I spent Yom HaZikaron and Yom HaAtzmaut in the Galil and came away from the experience absolutely blown away! This was the Israel I grew up with and had forgotten about. I'm just a bit older than Medinat Yisrael, and all through my youth was an ardent Zionist, not your wimpy Habonim socialist, but a died-in-the-wool Betarnik, who knew every word of the creed (Yodefet, Masada, Betar!). Our heroes were Trumpeldor and Jabotinsky and Begin, (may their memories be for a blessing). Israel for us was a clean, bright, positive image, the place where Jews were strong, handsome, honest, hard-working, proud with good reason, prosperous by the work of their own hands, etc etc etc. We fought when we had to, but didn't go looking for a fight. We wanted peace and we worked together as one people, with common purpose and a sense of brotherhood, to achieve it. This image was embedded in my brain, and it sprang to life again over the last two days.
First the sad part. I visited the Military Cemetery in Nazaret Illit, where my cousin Terry lies buried, killed on Yom Kippur 1973 in the opening battle. He was only 21 years old and he has no family left here. I took my 6 year-old grandson with me, who got a charge out of seeing his own surname on the gravestone - an instant bonding for him. This was the Israel I remembered, of honour, bravery and commitment. I call this sad, but I got an emotional injection from this visit that far exceeds anything I've had from a Shul service in years.

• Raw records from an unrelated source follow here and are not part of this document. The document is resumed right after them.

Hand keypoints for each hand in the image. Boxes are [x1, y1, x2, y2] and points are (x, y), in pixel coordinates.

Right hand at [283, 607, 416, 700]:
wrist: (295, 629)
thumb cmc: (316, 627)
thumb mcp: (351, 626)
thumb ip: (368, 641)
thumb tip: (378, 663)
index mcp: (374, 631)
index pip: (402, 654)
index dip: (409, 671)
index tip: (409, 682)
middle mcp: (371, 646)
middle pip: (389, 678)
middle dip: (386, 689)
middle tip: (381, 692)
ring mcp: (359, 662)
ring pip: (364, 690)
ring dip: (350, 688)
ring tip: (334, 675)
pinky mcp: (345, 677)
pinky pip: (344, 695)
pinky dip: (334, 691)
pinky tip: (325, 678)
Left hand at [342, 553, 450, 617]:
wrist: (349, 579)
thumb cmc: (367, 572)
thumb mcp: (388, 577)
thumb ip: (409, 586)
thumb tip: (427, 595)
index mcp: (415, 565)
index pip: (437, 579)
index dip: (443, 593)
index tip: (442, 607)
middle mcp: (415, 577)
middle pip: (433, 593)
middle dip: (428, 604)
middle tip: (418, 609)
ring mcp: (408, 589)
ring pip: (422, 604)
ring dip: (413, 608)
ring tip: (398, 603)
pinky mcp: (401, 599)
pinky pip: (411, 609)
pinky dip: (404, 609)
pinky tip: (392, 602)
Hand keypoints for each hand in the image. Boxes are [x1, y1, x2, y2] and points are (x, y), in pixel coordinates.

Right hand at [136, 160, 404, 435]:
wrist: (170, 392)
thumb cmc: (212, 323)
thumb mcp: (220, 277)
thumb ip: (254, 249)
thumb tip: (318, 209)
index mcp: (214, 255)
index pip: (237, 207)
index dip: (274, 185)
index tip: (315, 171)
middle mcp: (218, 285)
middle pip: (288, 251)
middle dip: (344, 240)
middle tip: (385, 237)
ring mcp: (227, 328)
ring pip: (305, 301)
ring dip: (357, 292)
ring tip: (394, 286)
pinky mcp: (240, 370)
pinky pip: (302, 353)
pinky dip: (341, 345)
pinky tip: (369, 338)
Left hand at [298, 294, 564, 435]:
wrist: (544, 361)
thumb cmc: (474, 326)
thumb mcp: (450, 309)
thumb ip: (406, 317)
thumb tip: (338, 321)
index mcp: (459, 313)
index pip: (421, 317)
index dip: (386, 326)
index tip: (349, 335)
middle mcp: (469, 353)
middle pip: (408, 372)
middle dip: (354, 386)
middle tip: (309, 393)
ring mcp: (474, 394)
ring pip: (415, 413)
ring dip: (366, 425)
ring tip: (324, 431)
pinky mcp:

Then the joy, spending Yom HaAtzmaut on a Dati Leumi yishuv. The
effervescence of the Shul service, with choir, keyboard, clapping and singing all through the prayers. Afterwards, a typically "Israeli" concert, starting an hour late, completely amateurish, but who cares. The dancing, the singing, the fireworks (eventually!). The sense of togetherness, of Am Yisrael. This was the Israel I grew up with.
So you may ask, why is this piece called Schizophrenia? Because I drove back home, in my flag-bearing car, through Ramat Beit Shemesh, and had my car pelted by Jews throwing rotten fruit. I read later that there had been flag-burning incidents here - my home town! My first reaction, after the disgust and anger has subsided, was to say that I must move, get away from these pigs parading as people. But I realise that this small personal incident is in fact symptomatic of the sickness that infests all of Israel. We are a schizophrenic country, and you can't escape this by moving around inside the sick body - eventually the poison will find you. We need a cure. One thing I know for sure, the cure doesn't start with Glick-style negatives. No diet is going to fix us up. The opening paragraph of the suggested cure has to be "We must do this and this so that ..." not, "Your policy is wrong because I say so".
Who will invent the Prozac for our beloved land!